TEXT PASSAGE —
------------------------------------------------------------------------
1 row matrix determinant

Question

In Line-plane intersection in parametric form article determinant of matrix is used to check whether solution exists. Matrix elements are vectors. I don't understand how determinant is found and why it results in dot product of first element with cross product of 2 other elements. As far as I concerned, we can calculate determinant for square matrix only. I appreciate any feedback. Thank you and have a nice day!

Answer 1

First, notice that at the very start of the article, the vectors $\mathbf{1}_a$ and $\mathbf{1}_b$ are defined in the form $\mathbf{1}_j:=(x_j,y_j,z_j)\in\mathbb R^3$. So, these are really points in space. when taking the determinant $$\det(\begin{bmatrix} -\mathbf{1}_{ab} & \mathbf{p}_{01} & \mathbf{p}_{02} \end{bmatrix})\,,$$ we ought to interpret the matrix $\begin{bmatrix} -\mathbf{1}_{ab} & \mathbf{p}_{01} & \mathbf{p}_{02} \end{bmatrix}$ as a "block" matrix with three entries, each of which is a $3\times 1$ column-matrix. Thus, in this convention, the matrix $\begin{bmatrix} -\mathbf{1}_{ab} & \mathbf{p}_{01} & \mathbf{p}_{02} \end{bmatrix}$ is really a $3\times3$ square matrix as desired. This is why the determinant of such a matrix makes sense.
------------------------------------------------------------------------
INPUT DATA —
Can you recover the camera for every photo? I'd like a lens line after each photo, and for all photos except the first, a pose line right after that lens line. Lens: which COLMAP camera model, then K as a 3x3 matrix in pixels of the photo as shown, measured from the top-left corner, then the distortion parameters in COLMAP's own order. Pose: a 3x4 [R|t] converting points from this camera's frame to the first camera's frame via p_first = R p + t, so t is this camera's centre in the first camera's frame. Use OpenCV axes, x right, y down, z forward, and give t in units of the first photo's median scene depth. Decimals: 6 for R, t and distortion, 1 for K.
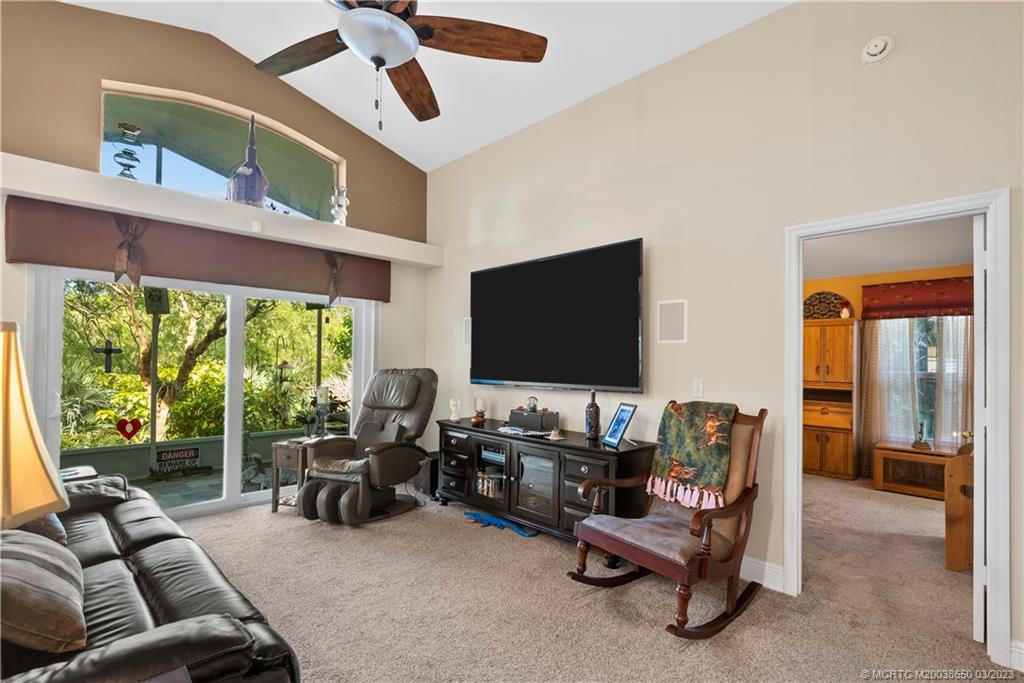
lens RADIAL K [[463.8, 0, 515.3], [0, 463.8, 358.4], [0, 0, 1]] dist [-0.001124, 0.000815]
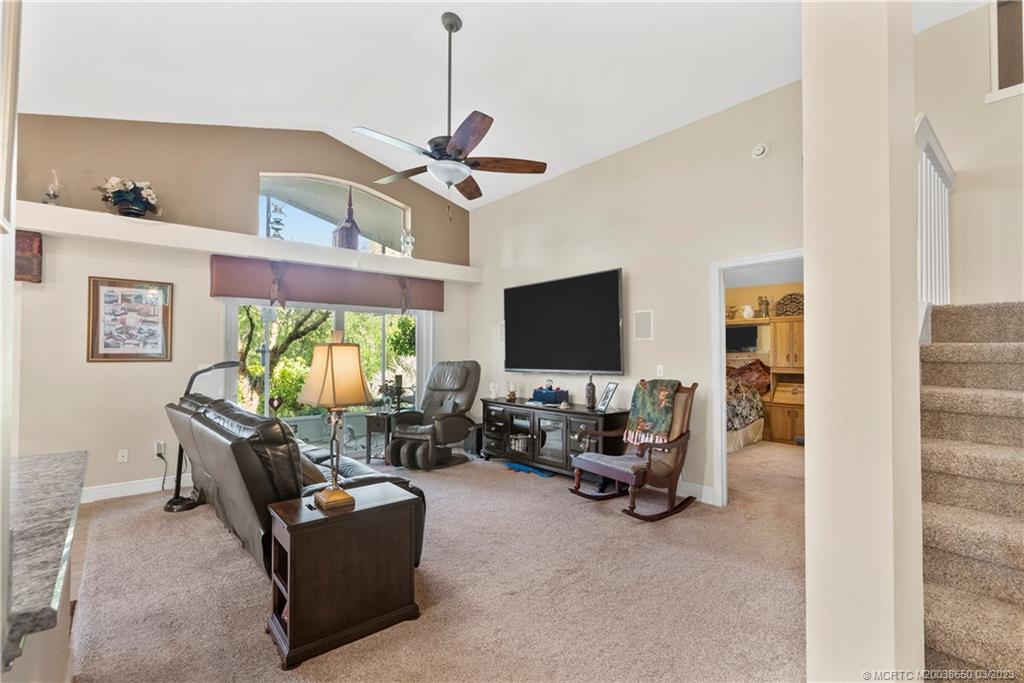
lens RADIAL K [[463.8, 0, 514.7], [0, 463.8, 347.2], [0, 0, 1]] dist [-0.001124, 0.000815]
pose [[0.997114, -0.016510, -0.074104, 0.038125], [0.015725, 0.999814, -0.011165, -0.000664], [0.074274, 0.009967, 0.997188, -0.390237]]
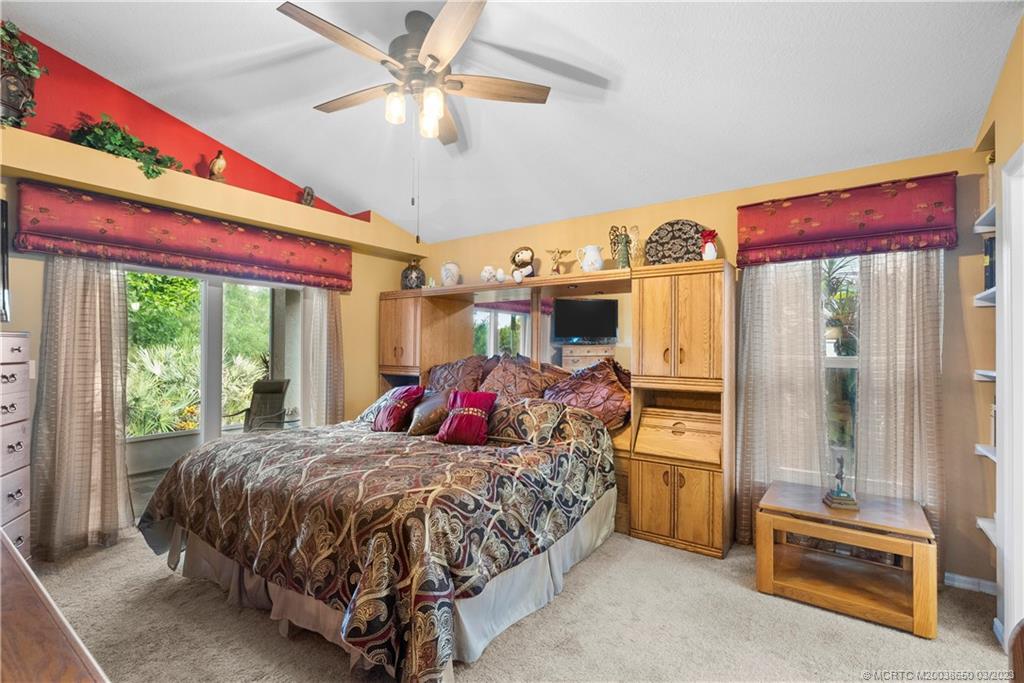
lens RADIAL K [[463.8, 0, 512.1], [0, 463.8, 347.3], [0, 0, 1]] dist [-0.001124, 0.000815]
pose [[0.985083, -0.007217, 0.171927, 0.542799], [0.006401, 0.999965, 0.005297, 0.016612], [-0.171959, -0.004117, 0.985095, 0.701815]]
------------------------------------------------------------------------
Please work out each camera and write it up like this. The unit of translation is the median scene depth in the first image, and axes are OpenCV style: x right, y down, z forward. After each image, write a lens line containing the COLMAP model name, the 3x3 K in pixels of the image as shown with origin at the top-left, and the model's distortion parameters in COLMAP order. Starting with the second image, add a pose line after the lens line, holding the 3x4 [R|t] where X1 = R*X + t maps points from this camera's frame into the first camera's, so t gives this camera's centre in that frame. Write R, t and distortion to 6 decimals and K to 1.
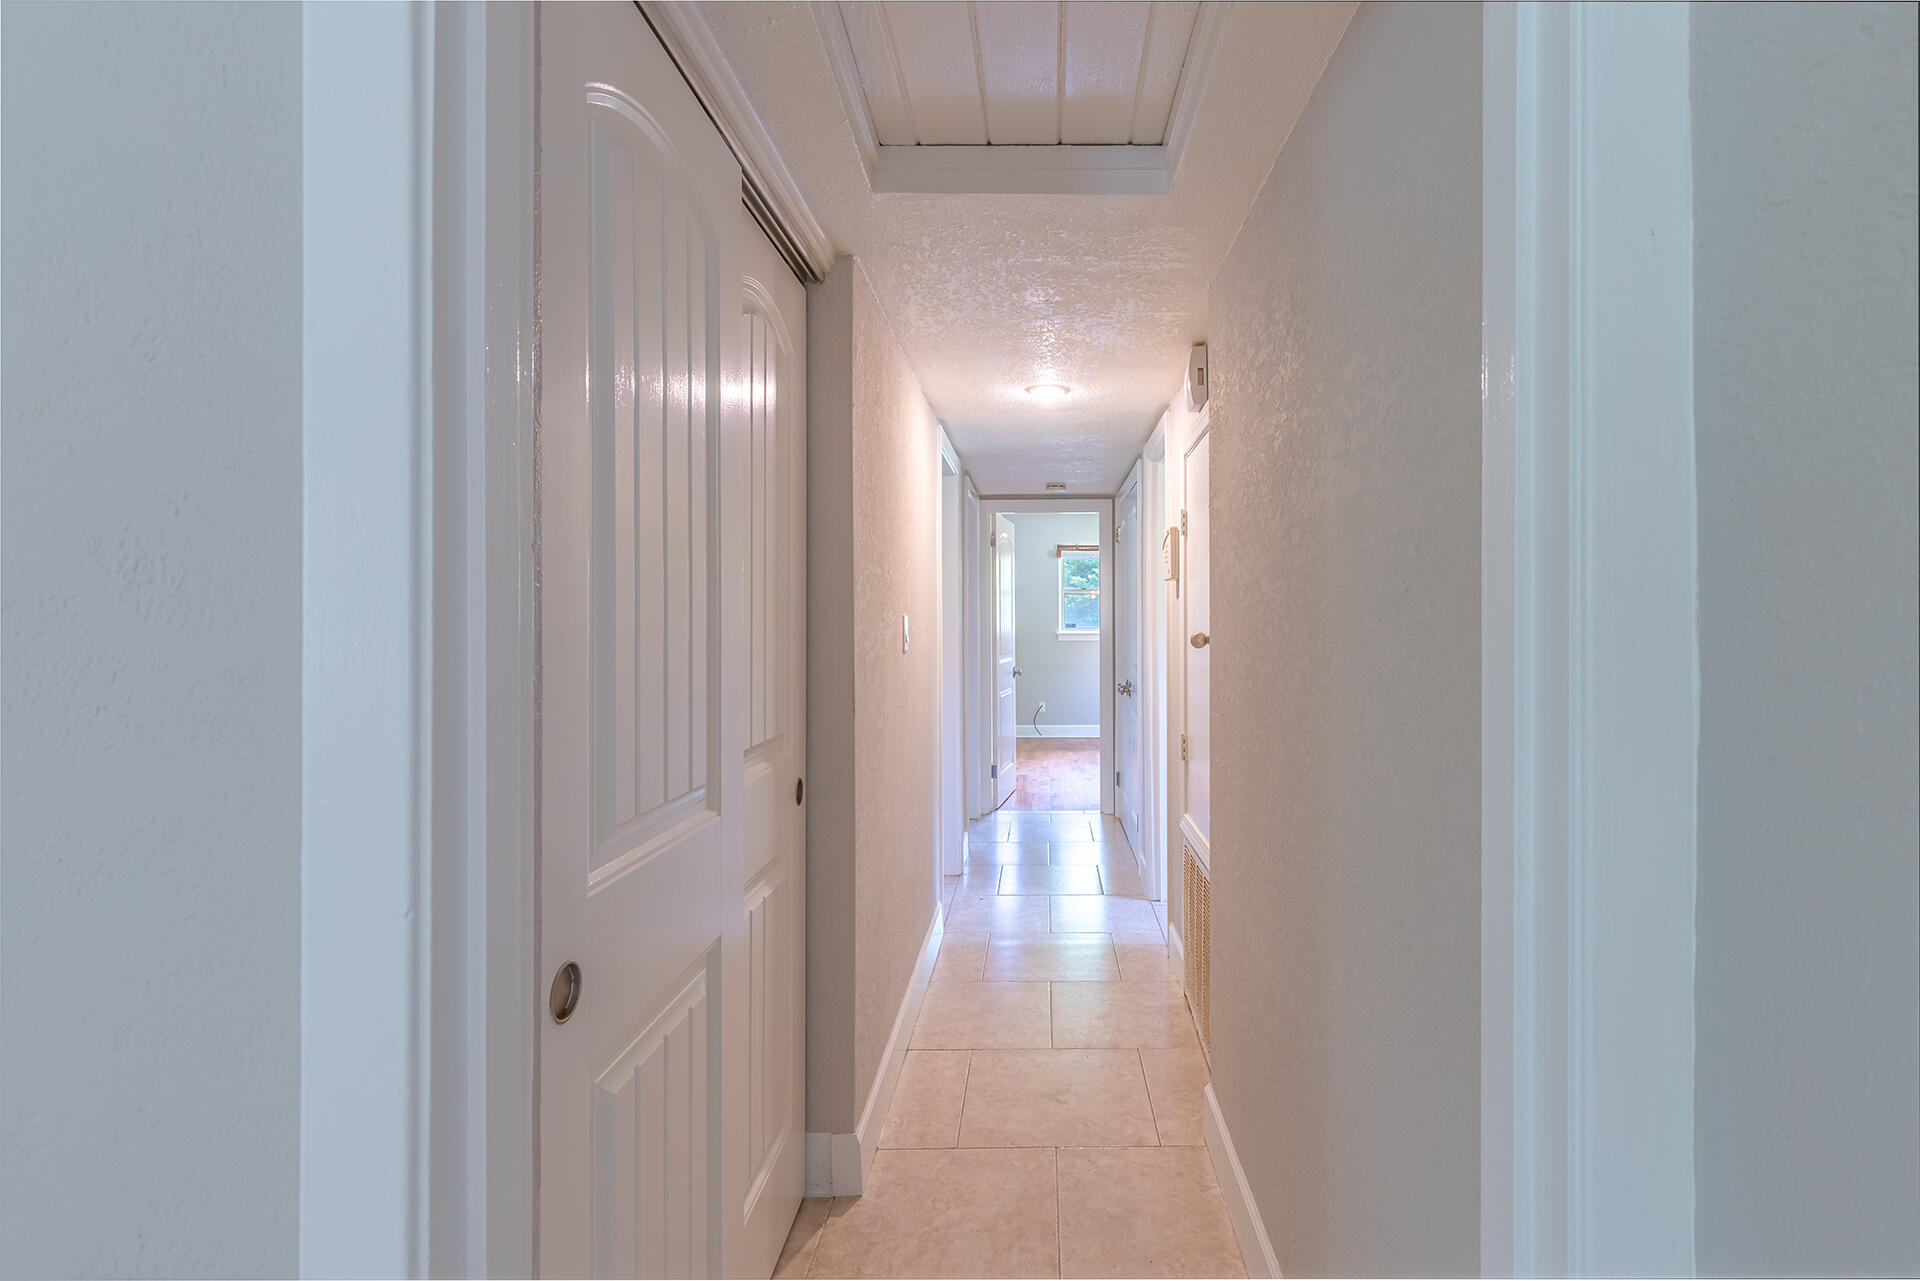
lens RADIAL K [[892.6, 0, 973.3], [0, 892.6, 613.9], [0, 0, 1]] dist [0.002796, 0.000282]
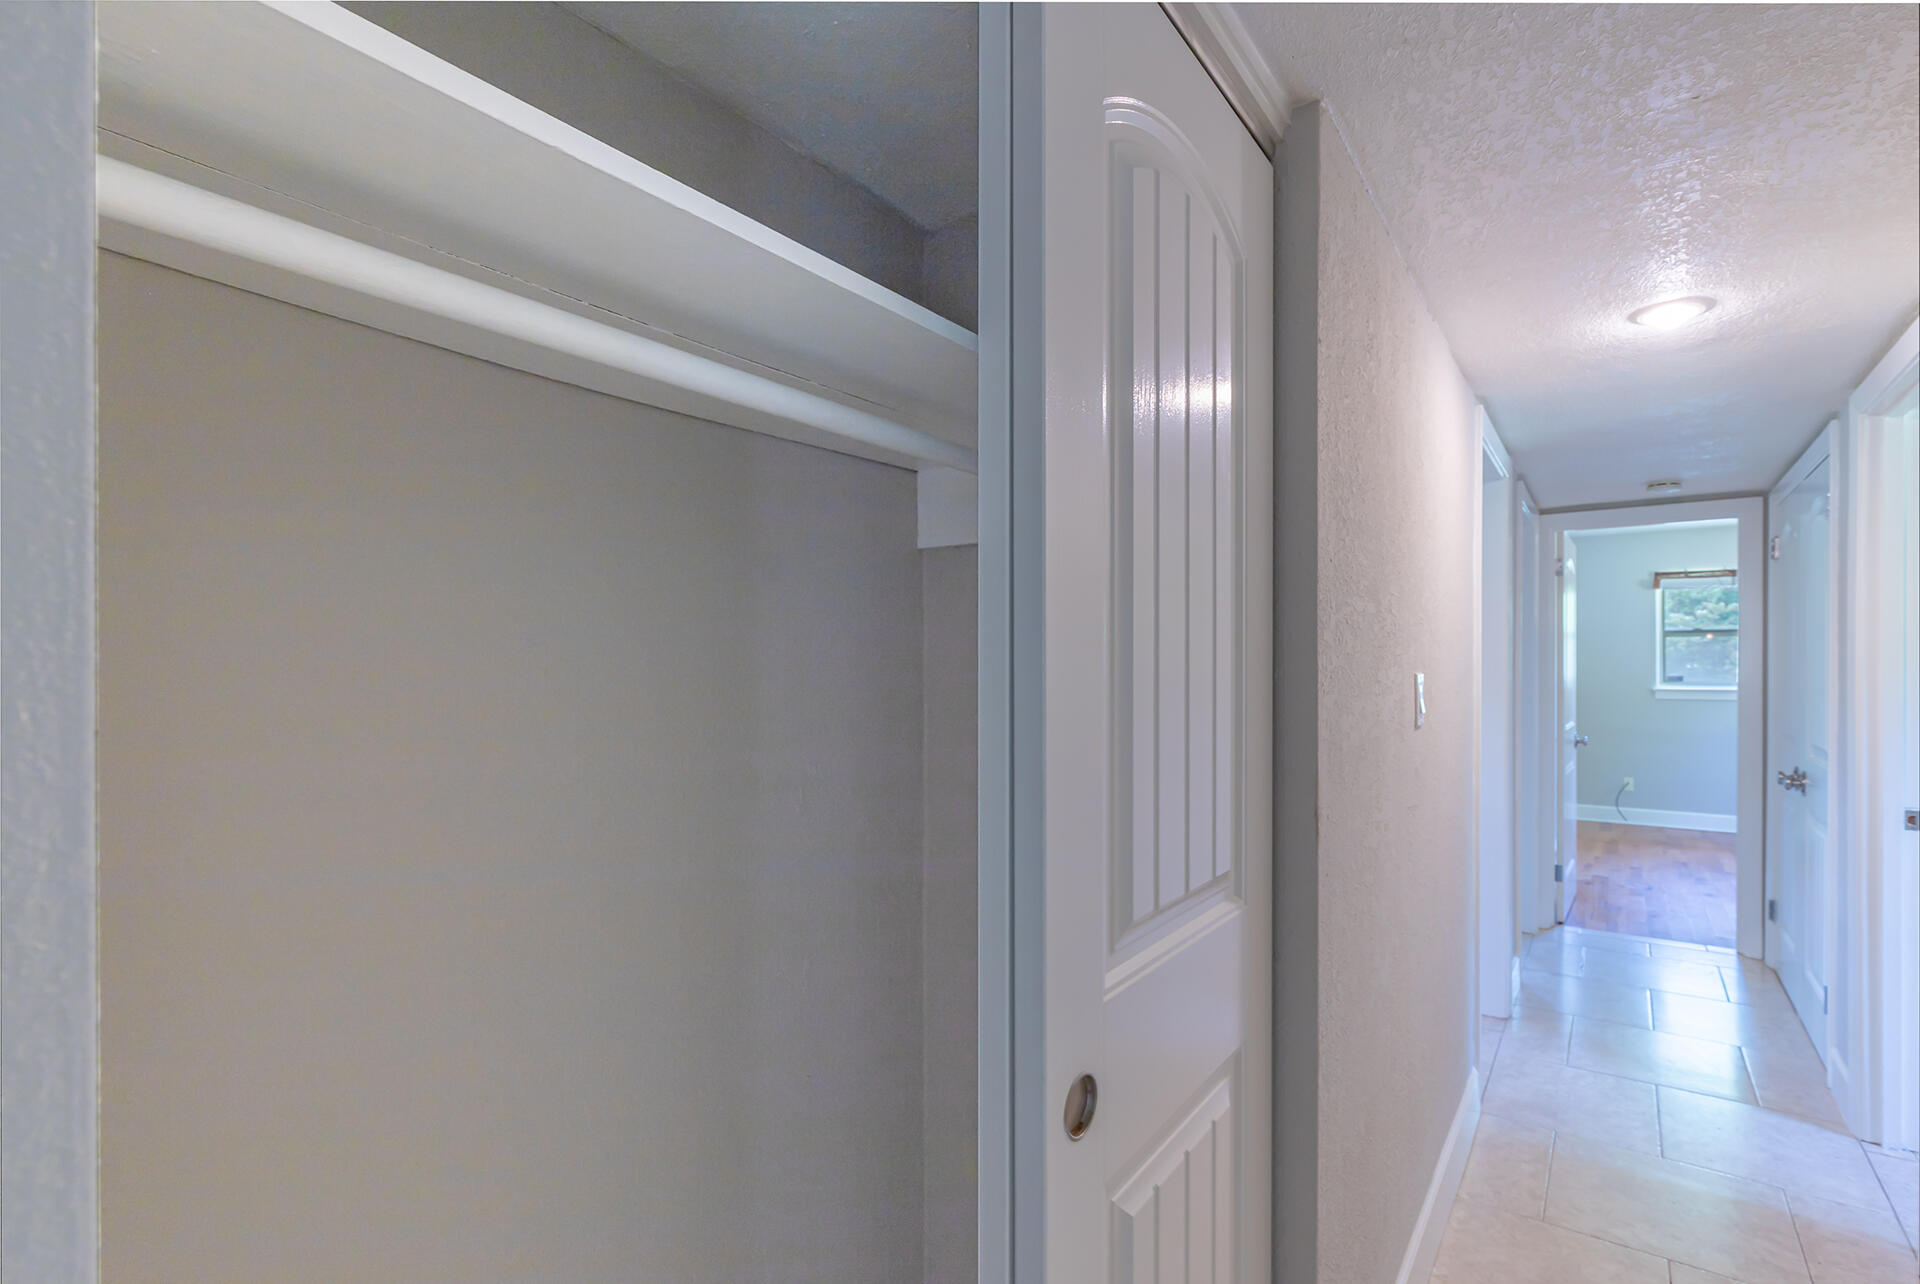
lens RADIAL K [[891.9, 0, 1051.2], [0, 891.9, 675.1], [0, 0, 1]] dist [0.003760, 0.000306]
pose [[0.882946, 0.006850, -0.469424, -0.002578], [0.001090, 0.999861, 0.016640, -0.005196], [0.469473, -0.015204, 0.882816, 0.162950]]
------------------------------------------------------------------------
WORK TASK A —
In the matrix determinant thread, reproduce the text from "In Line-plane intersection" to "a nice day!".
WORK TASK B —
According to the answer in the matrix determinant thread, what is each of the three entries of the block matrix?
WORK TASK C —
Translate this sentence from the matrix determinant thread into Spanish: "This is why the determinant of such a matrix makes sense."

WRITTEN SOLUTION A —
In Line-plane intersection in parametric form article determinant of matrix is used to check whether solution exists. Matrix elements are vectors. I don't understand how determinant is found and why it results in dot product of first element with cross product of 2 other elements. As far as I concerned, we can calculate determinant for square matrix only. I appreciate any feedback. Thank you and have a nice day!

WRITTEN SOLUTION B —
Each entry is a 3×1 column-matrix.

WRITTEN SOLUTION C —
Por eso tiene sentido el determinante de una matriz así.